細田守監督の大人気アニメ映画『サマーウォーズ』は、監督が過去に手がけたアニメ映画『デジモンアドベンチャー ぼくらのウォーゲーム!』と似ている部分が多く、前身・原型的な作品ではないかと言われいています。 実は『時をかける少女』にも前身と思われる作品が。アニメ『おジャ魔女どれみ ドッカ~ン!』の第40話「どれみと魔女をやめた魔女」です。 東映アニメーション在籍時代に細田守が手がけたこのエピソードでは、将来のビジョンが見えずに焦る魔女見習いのどれみが、元魔女の女性に出会い、そしてある選択を迫られます。大切な“時間”についても描かれており、シリーズの中でも傑作だと高く評価されているアニメーションです。

他の「時かけ」作品との比較

『時をかける少女』の映像化作品は、2022年現在までに、細田守監督の本作をのぞいて全8作品が製作されています。各作品については以下の記事で紹介しているので、ぜひチェックしてください!

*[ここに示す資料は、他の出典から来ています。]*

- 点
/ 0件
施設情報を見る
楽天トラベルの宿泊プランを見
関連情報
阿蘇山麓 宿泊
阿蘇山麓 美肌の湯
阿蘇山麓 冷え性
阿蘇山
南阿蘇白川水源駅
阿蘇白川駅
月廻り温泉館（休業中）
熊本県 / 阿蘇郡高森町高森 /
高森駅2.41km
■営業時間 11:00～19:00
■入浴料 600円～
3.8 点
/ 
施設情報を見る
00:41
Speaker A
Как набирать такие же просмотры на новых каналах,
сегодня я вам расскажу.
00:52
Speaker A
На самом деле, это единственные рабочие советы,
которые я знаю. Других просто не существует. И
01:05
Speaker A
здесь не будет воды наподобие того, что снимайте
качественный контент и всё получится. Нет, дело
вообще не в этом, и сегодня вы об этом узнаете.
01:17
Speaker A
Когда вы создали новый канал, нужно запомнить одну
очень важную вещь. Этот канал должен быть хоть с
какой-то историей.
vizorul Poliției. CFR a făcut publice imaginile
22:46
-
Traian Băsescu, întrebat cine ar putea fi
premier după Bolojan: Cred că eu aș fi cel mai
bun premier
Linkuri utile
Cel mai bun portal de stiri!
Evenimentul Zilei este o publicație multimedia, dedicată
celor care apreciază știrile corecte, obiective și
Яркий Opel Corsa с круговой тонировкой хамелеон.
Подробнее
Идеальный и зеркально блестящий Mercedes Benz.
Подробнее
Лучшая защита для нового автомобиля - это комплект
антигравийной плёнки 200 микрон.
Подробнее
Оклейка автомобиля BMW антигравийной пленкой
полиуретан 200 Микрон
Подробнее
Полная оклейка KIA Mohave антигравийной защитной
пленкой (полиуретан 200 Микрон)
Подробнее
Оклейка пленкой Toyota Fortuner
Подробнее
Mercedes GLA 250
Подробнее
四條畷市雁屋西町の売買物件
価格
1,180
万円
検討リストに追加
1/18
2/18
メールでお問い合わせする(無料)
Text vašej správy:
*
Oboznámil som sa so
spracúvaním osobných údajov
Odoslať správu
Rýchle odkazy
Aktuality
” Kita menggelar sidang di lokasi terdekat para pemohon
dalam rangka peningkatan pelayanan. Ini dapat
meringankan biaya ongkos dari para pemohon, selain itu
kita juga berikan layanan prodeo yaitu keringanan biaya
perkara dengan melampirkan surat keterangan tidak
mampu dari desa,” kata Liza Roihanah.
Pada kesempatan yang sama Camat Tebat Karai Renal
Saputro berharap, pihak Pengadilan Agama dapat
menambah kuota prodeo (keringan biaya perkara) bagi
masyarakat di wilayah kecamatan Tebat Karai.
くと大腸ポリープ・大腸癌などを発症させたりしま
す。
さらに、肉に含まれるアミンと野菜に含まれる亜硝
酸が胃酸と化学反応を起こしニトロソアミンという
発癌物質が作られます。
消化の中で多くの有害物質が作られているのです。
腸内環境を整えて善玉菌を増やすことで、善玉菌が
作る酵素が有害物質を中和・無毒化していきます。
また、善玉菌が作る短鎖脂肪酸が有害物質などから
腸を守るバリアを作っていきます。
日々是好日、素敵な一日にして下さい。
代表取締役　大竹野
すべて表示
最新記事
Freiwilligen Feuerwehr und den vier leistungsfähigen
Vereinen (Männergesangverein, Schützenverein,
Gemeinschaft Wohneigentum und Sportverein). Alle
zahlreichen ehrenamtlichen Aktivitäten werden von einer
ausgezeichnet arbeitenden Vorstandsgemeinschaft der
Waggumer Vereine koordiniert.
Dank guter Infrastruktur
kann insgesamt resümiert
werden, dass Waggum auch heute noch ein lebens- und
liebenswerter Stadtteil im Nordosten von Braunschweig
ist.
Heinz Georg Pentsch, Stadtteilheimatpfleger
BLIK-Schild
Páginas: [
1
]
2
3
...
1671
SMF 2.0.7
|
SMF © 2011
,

考察要素だらけの映画『時をかける少女』をネタバレ解説でおさらい

『時をかける少女』
©「時をかける少⼥」製作委員会2006

今回は、公開から時を経てなお愛される名作『時をかける少女』について、あらすじとともに、作中に散りばめられた謎や伏線をネタバレありで考察してきました。 この作品は観た際の年齢や環境によって、様々な感じ方ができる作品です。とくに大人になってから観る「時かけ」は、まさに「Time waits for no one」を感じさせてくれるでしょう。ぜひ何度も繰り返し観てほしい作品です。